Turn the lines of text in all of the records into a numbered list, leaving out any blank lines.

Stored data entries
[Start of section]

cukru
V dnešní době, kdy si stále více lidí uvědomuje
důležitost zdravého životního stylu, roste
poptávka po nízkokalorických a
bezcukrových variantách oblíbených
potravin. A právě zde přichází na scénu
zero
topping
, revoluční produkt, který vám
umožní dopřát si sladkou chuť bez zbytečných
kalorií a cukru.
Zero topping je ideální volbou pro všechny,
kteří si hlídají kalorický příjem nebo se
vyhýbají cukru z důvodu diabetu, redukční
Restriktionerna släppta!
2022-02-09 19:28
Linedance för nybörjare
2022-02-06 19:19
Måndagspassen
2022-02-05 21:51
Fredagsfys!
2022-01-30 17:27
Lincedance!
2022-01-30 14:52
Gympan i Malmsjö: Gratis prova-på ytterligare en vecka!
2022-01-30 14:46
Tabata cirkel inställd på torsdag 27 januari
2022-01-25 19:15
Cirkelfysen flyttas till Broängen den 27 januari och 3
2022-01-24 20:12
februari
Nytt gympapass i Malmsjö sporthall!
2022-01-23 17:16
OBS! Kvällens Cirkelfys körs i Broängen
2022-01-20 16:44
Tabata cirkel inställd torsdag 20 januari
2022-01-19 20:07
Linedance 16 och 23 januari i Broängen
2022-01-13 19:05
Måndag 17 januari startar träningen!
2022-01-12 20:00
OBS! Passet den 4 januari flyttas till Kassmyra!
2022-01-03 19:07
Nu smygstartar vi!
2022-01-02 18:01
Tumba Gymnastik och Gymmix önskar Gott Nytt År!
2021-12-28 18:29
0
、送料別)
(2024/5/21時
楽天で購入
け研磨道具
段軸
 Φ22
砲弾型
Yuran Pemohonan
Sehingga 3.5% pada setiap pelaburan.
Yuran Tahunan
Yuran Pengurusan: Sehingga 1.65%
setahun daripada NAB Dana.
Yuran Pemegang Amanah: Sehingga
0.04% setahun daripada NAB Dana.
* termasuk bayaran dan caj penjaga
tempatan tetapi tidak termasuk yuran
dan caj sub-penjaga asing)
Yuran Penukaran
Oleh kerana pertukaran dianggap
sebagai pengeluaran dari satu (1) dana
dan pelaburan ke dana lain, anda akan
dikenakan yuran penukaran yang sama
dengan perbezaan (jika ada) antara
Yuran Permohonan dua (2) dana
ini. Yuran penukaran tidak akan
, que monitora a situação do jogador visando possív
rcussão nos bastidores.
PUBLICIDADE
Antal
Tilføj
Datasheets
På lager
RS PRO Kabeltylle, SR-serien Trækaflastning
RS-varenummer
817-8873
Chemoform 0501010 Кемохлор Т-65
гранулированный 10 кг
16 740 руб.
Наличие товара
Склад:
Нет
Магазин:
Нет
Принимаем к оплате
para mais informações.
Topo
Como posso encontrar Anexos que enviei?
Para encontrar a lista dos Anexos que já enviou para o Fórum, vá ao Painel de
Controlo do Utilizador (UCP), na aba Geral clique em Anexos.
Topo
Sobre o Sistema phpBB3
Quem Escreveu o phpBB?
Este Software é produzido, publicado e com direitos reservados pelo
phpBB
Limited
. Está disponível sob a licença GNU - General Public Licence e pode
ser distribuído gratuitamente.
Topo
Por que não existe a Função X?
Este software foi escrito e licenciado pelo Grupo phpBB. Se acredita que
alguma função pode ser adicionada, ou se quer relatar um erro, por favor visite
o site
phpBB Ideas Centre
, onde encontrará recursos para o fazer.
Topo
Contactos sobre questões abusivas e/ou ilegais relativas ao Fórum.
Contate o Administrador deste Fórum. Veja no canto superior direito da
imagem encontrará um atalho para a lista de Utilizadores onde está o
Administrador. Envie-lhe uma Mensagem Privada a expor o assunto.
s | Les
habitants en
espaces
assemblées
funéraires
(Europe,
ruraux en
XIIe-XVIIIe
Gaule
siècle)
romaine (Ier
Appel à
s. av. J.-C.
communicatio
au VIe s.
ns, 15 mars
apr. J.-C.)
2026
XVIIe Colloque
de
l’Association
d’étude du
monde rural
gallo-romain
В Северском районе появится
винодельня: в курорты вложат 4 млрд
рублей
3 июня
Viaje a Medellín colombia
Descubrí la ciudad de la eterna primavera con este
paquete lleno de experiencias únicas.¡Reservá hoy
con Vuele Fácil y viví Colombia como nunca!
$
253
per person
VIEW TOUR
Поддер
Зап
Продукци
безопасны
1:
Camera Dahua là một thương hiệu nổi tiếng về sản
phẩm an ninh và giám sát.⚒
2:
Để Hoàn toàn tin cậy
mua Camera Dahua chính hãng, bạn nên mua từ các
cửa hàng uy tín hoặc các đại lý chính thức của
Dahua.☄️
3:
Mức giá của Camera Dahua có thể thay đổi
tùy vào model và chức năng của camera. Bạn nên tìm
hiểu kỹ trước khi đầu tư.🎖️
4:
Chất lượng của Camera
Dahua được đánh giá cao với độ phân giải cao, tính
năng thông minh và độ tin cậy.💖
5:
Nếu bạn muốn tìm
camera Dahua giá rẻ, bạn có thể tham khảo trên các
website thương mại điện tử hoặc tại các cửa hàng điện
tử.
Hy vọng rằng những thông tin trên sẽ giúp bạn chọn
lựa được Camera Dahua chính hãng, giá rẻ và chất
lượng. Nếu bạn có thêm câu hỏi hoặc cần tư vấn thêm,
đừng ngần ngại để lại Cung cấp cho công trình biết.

[End of section]

=== Solved exercise ===
1. cukru
2. V dnešní době, kdy si stále více lidí uvědomuje
3. důležitost zdravého životního stylu, roste
4. poptávka po nízkokalorických a
5. bezcukrových variantách oblíbených
6. potravin. A právě zde přichází na scénu
7. zero
8. topping
9. , revoluční produkt, který vám
10. umožní dopřát si sladkou chuť bez zbytečných
11. kalorií a cukru.
12. Zero topping je ideální volbou pro všechny,
13. kteří si hlídají kalorický příjem nebo se
14. vyhýbají cukru z důvodu diabetu, redukční
15. Restriktionerna släppta!
16. 2022-02-09 19:28
17. Linedance för nybörjare
18. 2022-02-06 19:19
19. Måndagspassen
20. 2022-02-05 21:51
21. Fredagsfys!
22. 2022-01-30 17:27
23. Lincedance!
24. 2022-01-30 14:52
25. Gympan i Malmsjö: Gratis prova-på ytterligare en vecka!
26. 2022-01-30 14:46
27. Tabata cirkel inställd på torsdag 27 januari
28. 2022-01-25 19:15
29. Cirkelfysen flyttas till Broängen den 27 januari och 3
30. 2022-01-24 20:12
31. februari
32. Nytt gympapass i Malmsjö sporthall!
33. 2022-01-23 17:16
34. OBS! Kvällens Cirkelfys körs i Broängen
35. 2022-01-20 16:44
36. Tabata cirkel inställd torsdag 20 januari
37. 2022-01-19 20:07
38. Linedance 16 och 23 januari i Broängen
39. 2022-01-13 19:05
40. Måndag 17 januari startar träningen!
41. 2022-01-12 20:00
42. OBS! Passet den 4 januari flyttas till Kassmyra!
43. 2022-01-03 19:07
44. Nu smygstartar vi!
45. 2022-01-02 18:01
46. Tumba Gymnastik och Gymmix önskar Gott Nytt År!
47. 2021-12-28 18:29
48. 0
49. 、送料別)
50. (2024/5/21時
51. 楽天で購入
52. け研磨道具
53. 段軸
54.  Φ22
55. 砲弾型
56. Yuran Pemohonan
57. Sehingga 3.5% pada setiap pelaburan.
58. Yuran Tahunan
59. Yuran Pengurusan: Sehingga 1.65%
60. setahun daripada NAB Dana.
61. Yuran Pemegang Amanah: Sehingga
62. 0.04% setahun daripada NAB Dana.
63. * termasuk bayaran dan caj penjaga
64. tempatan tetapi tidak termasuk yuran
65. dan caj sub-penjaga asing)
66. Yuran Penukaran
67. Oleh kerana pertukaran dianggap
68. sebagai pengeluaran dari satu (1) dana
69. dan pelaburan ke dana lain, anda akan
70. dikenakan yuran penukaran yang sama
71. dengan perbezaan (jika ada) antara
72. Yuran Permohonan dua (2) dana
73. ini. Yuran penukaran tidak akan
74. , que monitora a situação do jogador visando possív
75. rcussão nos bastidores.
76. PUBLICIDADE
77. Antal
78. Tilføj
79. Datasheets
80. På lager
81. RS PRO Kabeltylle, SR-serien Trækaflastning
82. RS-varenummer
83. 817-8873
84. Chemoform 0501010 Кемохлор Т-65
85. гранулированный 10 кг
86. 16 740 руб.
87. Наличие товара
88. Склад:
89. Нет
90. Магазин:
91. Нет
92. Принимаем к оплате
93. para mais informações.
94. Topo
95. Como posso encontrar Anexos que enviei?
96. Para encontrar a lista dos Anexos que já enviou para o Fórum, vá ao Painel de
97. Controlo do Utilizador (UCP), na aba Geral clique em Anexos.
98. Topo
99. Sobre o Sistema phpBB3
100. Quem Escreveu o phpBB?
101. Este Software é produzido, publicado e com direitos reservados pelo
102. phpBB
103. Limited
104. . Está disponível sob a licença GNU - General Public Licence e pode
105. ser distribuído gratuitamente.
106. Topo
107. Por que não existe a Função X?
108. Este software foi escrito e licenciado pelo Grupo phpBB. Se acredita que
109. alguma função pode ser adicionada, ou se quer relatar um erro, por favor visite
110. o site
111. phpBB Ideas Centre
112. , onde encontrará recursos para o fazer.
113. Topo
114. Contactos sobre questões abusivas e/ou ilegais relativas ao Fórum.
115. Contate o Administrador deste Fórum. Veja no canto superior direito da
116. imagem encontrará um atalho para a lista de Utilizadores onde está o
117. Administrador. Envie-lhe uma Mensagem Privada a expor o assunto.
118. s | Les
119. habitants en
120. espaces
121. assemblées
122. funéraires
123. (Europe,
124. ruraux en
125. XIIe-XVIIIe
126. Gaule
127. siècle)
128. romaine (Ier
129. Appel à
130. s. av. J.-C.
131. communicatio
132. au VIe s.
133. ns, 15 mars
134. apr. J.-C.)
135. 2026
136. XVIIe Colloque
137. de
138. l’Association
139. d’étude du
140. monde rural
141. gallo-romain
142. В Северском районе появится
143. винодельня: в курорты вложат 4 млрд
144. рублей
145. 3 июня
146. Viaje a Medellín colombia
147. Descubrí la ciudad de la eterna primavera con este
148. paquete lleno de experiencias únicas.¡Reservá hoy
149. con Vuele Fácil y viví Colombia como nunca!
150. $
151. 253
152. per person
153. VIEW TOUR
154. Поддер
155. Зап
156. Продукци
157. безопасны
158. 1:
159. Camera Dahua là một thương hiệu nổi tiếng về sản
160. phẩm an ninh và giám sát.⚒
161. 2:
162. Để Hoàn toàn tin cậy
163. mua Camera Dahua chính hãng, bạn nên mua từ các
164. cửa hàng uy tín hoặc các đại lý chính thức của
165. Dahua.☄️
166. 3:
167. Mức giá của Camera Dahua có thể thay đổi
168. tùy vào model và chức năng của camera. Bạn nên tìm
169. hiểu kỹ trước khi đầu tư.🎖️
170. 4:
171. Chất lượng của Camera
172. Dahua được đánh giá cao với độ phân giải cao, tính
173. năng thông minh và độ tin cậy.💖
174. 5:
175. Nếu bạn muốn tìm
176. camera Dahua giá rẻ, bạn có thể tham khảo trên các
177. website thương mại điện tử hoặc tại các cửa hàng điện
178. tử.
179. Hy vọng rằng những thông tin trên sẽ giúp bạn chọn
180. lựa được Camera Dahua chính hãng, giá rẻ và chất
181. lượng. Nếu bạn có thêm câu hỏi hoặc cần tư vấn thêm,
182. đừng ngần ngại để lại Cung cấp cho công trình biết.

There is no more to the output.